__Что нужно сделать__:
(a) Измените отрывок рецензии, весь от «Действие, несмотря на» и вниз до «которой резвится Тоня.»: поставьте «жакет» вместо «пиджак».
(b) Переведите на английский предложение из рецензии: «Вот из двери вышел Консул и как Ладья, по прямой, прошел до авансцены».

Еще две ассоциации: острие креста, хоть я и не помню там острых углов. И натянута струна – траектория выхода актеров. Есть в режиссуре Карбаускиса что-то от красивой шахматной партии. Вот из двери вышел Консул и как Ладья, по прямой, прошел до авансцены. А вот Консульша-Ферзь элегантно заскользила по диагонали. Замерла. Подала цилиндр мужу. И удалилась – ровно по той же диагонали. Служанка Ила, как Конь, буквой «Г» от фигуры к фигуре – с подносом. Вчерашние пешки – младшие Будденброки, продвигаясь по полю-сцене становятся Слонами, Ферзями и Королями, превращаются в своих родителей. Или погибают под ударами Судьбы – руки играющего эту шахматную партию.

Действие, несмотря на свою размеренность и вроде бы неспешную тягучесть, на самом деле и динамично (в рамках плавного сюжета) и важно до каждой сцены, до поворота головы, до жеста. Не углубляясь, а лишь обозначая. Виртуозно везде расставляя символы, метки и приметы двигается режиссер по страницам романа. Течение времени и смену поколений характеризуют костюмы и детали: Кеды сменили шпильки и туфли. Джинсы – элегантные брюки. А статус замужней дамы или отца семейства подтверждает наброшенный сверху майки пиджак. Взбалмошность подчеркивается солнцезащитными очками; принадлежность к высшему обществу – цилиндрами; укороченные нервы – обматываются вокруг поясницы теплым шарфом. А полоса от швабры, оставленная Идой, становится кромкой воды, у которой резвится Тоня.

[Несколько записей]
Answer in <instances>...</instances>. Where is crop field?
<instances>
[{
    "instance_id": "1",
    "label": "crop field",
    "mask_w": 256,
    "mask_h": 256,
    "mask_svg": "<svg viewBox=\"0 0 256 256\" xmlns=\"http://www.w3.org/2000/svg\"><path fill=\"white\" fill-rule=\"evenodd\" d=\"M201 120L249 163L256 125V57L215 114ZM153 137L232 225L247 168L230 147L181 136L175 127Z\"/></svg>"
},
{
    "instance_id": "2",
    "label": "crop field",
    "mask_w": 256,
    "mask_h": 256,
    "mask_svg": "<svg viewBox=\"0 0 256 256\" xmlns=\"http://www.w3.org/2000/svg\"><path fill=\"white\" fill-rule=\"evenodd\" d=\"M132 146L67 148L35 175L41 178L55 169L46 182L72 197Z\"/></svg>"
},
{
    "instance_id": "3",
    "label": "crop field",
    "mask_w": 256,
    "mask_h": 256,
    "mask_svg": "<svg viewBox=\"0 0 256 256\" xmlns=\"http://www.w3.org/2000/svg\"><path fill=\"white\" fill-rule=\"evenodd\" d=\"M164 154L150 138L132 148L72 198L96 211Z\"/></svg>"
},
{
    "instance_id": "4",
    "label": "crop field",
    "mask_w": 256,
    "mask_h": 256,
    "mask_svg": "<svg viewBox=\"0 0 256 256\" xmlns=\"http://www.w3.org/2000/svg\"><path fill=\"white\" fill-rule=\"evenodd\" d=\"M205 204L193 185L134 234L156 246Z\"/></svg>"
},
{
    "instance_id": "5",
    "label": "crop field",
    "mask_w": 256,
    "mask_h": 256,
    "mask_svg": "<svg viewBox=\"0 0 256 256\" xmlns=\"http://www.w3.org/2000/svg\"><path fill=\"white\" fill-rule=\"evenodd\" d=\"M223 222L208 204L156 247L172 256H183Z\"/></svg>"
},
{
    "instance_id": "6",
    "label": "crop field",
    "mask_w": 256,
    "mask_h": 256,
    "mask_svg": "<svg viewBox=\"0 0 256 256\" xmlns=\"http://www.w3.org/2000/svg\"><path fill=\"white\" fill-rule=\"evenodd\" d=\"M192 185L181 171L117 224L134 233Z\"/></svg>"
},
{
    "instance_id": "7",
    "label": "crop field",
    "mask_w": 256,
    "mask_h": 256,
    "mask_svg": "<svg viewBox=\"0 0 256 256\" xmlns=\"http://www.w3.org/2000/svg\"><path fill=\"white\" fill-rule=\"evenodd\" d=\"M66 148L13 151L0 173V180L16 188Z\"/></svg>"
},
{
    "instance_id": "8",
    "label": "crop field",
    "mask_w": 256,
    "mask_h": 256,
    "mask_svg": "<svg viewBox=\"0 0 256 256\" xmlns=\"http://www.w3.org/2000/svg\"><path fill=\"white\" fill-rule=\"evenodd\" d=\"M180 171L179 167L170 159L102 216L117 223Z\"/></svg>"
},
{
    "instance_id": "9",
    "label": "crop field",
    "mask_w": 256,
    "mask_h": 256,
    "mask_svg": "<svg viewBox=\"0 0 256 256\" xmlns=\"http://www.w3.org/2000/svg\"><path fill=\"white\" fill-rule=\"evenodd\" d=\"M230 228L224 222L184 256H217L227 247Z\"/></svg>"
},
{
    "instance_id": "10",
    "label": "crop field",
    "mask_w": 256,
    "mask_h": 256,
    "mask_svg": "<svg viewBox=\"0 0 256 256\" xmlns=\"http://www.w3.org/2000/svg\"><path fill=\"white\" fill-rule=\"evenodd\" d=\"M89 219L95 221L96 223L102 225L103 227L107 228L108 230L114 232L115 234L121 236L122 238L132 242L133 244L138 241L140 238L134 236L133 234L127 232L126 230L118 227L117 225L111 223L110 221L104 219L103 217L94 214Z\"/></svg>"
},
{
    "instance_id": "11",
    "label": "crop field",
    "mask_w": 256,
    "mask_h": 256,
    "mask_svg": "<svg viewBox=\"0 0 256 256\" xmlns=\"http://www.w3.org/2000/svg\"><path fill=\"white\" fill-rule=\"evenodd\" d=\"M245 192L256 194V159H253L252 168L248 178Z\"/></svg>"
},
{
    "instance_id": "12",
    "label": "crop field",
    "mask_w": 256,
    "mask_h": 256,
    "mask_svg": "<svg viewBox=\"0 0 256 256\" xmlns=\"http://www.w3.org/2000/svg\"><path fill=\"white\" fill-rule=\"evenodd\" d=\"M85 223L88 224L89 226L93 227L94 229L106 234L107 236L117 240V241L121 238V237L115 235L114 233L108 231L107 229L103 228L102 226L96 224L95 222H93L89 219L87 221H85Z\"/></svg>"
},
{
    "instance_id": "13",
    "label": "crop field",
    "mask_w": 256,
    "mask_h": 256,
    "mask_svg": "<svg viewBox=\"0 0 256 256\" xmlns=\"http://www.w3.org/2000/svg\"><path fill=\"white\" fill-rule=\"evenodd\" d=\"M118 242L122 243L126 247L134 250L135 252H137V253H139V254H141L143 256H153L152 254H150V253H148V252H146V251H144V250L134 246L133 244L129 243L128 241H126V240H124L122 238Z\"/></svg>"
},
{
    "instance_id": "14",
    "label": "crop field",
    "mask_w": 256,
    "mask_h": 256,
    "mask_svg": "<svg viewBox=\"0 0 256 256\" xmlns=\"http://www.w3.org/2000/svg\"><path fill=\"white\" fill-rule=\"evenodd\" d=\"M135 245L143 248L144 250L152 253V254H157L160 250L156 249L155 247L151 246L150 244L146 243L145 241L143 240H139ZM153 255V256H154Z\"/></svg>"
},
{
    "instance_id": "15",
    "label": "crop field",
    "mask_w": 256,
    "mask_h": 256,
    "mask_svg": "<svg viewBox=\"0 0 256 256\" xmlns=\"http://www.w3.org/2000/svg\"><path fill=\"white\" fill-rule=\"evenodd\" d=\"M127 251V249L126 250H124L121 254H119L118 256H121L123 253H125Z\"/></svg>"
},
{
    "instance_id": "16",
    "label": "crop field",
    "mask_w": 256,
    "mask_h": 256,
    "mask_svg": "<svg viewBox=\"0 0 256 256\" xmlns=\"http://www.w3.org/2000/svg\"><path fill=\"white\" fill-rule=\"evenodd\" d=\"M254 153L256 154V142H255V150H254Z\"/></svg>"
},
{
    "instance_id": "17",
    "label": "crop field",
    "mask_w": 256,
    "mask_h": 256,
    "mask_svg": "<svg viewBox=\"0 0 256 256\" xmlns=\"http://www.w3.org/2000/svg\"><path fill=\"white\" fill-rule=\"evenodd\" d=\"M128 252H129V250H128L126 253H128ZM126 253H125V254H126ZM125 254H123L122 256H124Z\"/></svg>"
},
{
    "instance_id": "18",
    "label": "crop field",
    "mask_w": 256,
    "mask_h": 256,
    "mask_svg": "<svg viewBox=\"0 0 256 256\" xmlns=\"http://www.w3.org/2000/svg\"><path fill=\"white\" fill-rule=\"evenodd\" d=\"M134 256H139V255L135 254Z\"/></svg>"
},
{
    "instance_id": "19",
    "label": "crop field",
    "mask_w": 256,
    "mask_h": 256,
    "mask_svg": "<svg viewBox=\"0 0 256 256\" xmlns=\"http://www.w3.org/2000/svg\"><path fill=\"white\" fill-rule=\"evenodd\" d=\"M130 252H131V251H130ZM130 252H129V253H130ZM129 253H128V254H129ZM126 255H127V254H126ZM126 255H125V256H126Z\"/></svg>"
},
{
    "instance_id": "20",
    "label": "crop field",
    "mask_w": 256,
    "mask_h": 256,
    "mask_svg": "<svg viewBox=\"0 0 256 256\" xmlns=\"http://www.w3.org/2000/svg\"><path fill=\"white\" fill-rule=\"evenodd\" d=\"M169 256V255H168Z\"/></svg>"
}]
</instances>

__Решённые задания__:
(a)
Действие, несмотря на свою размеренность и вроде бы неспешную тягучесть, на самом деле и динамично (в рамках плавного сюжета) и важно до каждой сцены, до поворота головы, до жеста. Не углубляясь, а лишь обозначая. Виртуозно везде расставляя символы, метки и приметы двигается режиссер по страницам романа. Течение времени и смену поколений характеризуют костюмы и детали: Кеды сменили шпильки и туфли. Джинсы – элегантные брюки. А статус замужней дамы или отца семейства подтверждает наброшенный сверху майки жакет. Взбалмошность подчеркивается солнцезащитными очками; принадлежность к высшему обществу – цилиндрами; укороченные нервы – обматываются вокруг поясницы теплым шарфом. А полоса от швабры, оставленная Идой, становится кромкой воды, у которой резвится Тоня.

(b) Here the Consul came out of the door and, like a rook, walked in a straight line to the forestage.